At borough level, western Exhall is covered by Exhall ward (together with Ash Green and Keresley End), while western Exhall is covered by Poplar ward (together with Coalpit Field and the southern part of Furnace Fields). Each ward is represented by two borough councillors, who are elected for a four-year term by halves. At county level, western Exhall is covered by the Bede division (which also includes the area covered by the borough ward called Bede), while eastern Exhall is covered by the Poplar division (which is identical to the borough ward of the same name). Ash Green and Keresley End, however, are included in the Bedworth West division, along with part of Bedworth Heath and Goodyers End. Each division elects one county councillor for a four-year term.

==Geography==
Exhall is an area 1.5 miles (2.5 km) south of Bedworth town centre, 4.5 mi north-northeast of Coventry and 4.5 mi south of Nuneaton. Though contiguous with the Bedworth urban area (and effectively a southern suburb of the town), its post town remains Coventry, given the CV6 and CV7 postcodes. Road signage indicating Exhall is scarce and is only found in and around southern Bedworth.

• _Task_: According to the passage on Exhall, what is Exhall's post town? The accompanying data are not required.

• _Supplied material_:
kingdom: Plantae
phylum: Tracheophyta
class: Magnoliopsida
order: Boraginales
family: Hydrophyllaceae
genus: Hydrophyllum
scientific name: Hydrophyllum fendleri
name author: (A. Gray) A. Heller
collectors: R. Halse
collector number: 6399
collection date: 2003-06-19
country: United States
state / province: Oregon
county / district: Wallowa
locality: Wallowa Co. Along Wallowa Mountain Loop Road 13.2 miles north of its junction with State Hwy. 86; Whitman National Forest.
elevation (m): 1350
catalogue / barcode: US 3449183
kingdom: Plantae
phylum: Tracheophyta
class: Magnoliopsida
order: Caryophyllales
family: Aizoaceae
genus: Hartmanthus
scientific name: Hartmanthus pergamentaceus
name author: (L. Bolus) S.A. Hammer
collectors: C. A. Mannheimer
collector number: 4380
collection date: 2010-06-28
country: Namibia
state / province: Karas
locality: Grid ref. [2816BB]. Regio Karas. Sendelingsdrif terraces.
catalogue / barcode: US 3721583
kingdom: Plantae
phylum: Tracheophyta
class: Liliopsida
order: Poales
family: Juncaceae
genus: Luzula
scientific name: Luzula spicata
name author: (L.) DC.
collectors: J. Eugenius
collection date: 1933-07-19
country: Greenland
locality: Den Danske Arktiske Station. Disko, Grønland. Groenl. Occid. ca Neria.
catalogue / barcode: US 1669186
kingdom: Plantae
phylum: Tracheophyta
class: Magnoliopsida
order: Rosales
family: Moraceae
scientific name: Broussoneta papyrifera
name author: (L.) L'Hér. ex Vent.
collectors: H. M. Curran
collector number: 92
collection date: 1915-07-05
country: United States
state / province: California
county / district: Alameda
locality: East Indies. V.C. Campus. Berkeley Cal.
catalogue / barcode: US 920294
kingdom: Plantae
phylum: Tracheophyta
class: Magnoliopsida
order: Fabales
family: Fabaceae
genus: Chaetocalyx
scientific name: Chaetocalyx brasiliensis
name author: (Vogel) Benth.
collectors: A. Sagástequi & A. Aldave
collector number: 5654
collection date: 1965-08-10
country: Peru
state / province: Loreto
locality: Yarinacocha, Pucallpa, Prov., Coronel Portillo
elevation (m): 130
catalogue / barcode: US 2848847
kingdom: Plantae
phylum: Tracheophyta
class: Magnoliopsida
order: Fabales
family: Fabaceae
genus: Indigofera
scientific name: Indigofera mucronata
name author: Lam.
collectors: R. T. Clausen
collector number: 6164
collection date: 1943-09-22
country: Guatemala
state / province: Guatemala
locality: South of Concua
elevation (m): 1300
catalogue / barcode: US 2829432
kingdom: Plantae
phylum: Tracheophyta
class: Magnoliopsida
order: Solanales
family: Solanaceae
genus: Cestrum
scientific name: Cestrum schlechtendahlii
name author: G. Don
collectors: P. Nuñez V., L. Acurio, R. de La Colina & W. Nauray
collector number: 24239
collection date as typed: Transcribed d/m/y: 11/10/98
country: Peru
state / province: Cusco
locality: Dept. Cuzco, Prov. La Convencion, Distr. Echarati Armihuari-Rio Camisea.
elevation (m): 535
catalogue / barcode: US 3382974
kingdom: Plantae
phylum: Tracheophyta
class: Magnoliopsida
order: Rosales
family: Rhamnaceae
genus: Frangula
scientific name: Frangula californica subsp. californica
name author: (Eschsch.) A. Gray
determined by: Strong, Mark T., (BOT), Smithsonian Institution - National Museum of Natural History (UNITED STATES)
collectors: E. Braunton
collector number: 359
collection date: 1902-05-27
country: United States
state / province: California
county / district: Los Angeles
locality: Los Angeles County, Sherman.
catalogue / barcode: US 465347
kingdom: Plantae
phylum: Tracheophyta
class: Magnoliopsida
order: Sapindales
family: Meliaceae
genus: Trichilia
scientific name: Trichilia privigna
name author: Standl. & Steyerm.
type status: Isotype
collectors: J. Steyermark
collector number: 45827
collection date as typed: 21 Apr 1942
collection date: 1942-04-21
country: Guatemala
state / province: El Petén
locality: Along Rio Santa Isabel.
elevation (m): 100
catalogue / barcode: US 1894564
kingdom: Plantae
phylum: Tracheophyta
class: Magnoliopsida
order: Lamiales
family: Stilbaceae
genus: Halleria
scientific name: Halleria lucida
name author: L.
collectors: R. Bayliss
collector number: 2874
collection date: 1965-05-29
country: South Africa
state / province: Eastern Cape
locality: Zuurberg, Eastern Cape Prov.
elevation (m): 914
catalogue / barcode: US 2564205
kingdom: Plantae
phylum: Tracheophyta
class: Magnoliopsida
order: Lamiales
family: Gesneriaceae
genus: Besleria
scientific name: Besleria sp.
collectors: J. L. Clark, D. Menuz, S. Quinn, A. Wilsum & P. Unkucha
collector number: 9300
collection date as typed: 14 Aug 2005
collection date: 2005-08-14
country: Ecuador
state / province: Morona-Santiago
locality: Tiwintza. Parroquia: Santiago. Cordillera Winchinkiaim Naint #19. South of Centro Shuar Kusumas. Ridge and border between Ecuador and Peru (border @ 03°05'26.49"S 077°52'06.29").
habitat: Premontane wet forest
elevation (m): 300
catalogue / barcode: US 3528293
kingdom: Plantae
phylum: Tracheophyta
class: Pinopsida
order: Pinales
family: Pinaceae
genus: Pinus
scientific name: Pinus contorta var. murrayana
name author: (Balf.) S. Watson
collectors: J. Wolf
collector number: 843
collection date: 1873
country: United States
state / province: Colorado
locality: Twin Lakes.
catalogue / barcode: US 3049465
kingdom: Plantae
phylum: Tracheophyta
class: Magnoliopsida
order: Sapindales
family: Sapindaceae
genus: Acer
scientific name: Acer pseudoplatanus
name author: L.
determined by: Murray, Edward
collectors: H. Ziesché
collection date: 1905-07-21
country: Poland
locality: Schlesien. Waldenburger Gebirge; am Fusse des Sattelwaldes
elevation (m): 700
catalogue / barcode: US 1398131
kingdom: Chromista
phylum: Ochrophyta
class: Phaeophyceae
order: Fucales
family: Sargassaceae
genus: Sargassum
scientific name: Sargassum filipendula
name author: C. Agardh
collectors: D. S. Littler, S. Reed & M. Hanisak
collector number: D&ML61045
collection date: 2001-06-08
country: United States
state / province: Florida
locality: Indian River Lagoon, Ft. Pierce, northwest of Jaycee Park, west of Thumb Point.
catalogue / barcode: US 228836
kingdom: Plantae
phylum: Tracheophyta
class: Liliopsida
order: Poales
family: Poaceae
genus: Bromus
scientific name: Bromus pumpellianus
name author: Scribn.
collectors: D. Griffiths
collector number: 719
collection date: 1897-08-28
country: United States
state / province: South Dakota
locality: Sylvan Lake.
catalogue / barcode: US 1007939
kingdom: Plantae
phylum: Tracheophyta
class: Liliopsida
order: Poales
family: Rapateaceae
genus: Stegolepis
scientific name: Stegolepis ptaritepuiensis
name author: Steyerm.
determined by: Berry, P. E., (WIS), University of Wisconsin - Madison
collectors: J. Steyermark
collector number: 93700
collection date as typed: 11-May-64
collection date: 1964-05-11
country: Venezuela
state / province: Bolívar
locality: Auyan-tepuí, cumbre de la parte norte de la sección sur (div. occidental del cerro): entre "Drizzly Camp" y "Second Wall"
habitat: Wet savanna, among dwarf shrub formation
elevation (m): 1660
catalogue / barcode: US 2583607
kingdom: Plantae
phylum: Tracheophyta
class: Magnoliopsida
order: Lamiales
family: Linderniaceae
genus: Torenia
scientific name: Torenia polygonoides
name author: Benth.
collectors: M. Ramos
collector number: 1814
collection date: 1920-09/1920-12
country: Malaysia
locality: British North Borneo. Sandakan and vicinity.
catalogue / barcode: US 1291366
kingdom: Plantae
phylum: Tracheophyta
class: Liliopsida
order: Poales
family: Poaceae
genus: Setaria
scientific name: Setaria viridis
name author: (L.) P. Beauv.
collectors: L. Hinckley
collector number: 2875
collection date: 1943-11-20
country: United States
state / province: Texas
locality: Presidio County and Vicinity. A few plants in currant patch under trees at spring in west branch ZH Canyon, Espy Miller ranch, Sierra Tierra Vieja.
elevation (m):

• _Answer to this task_: Coventry, given the CV6 and CV7 postcodes.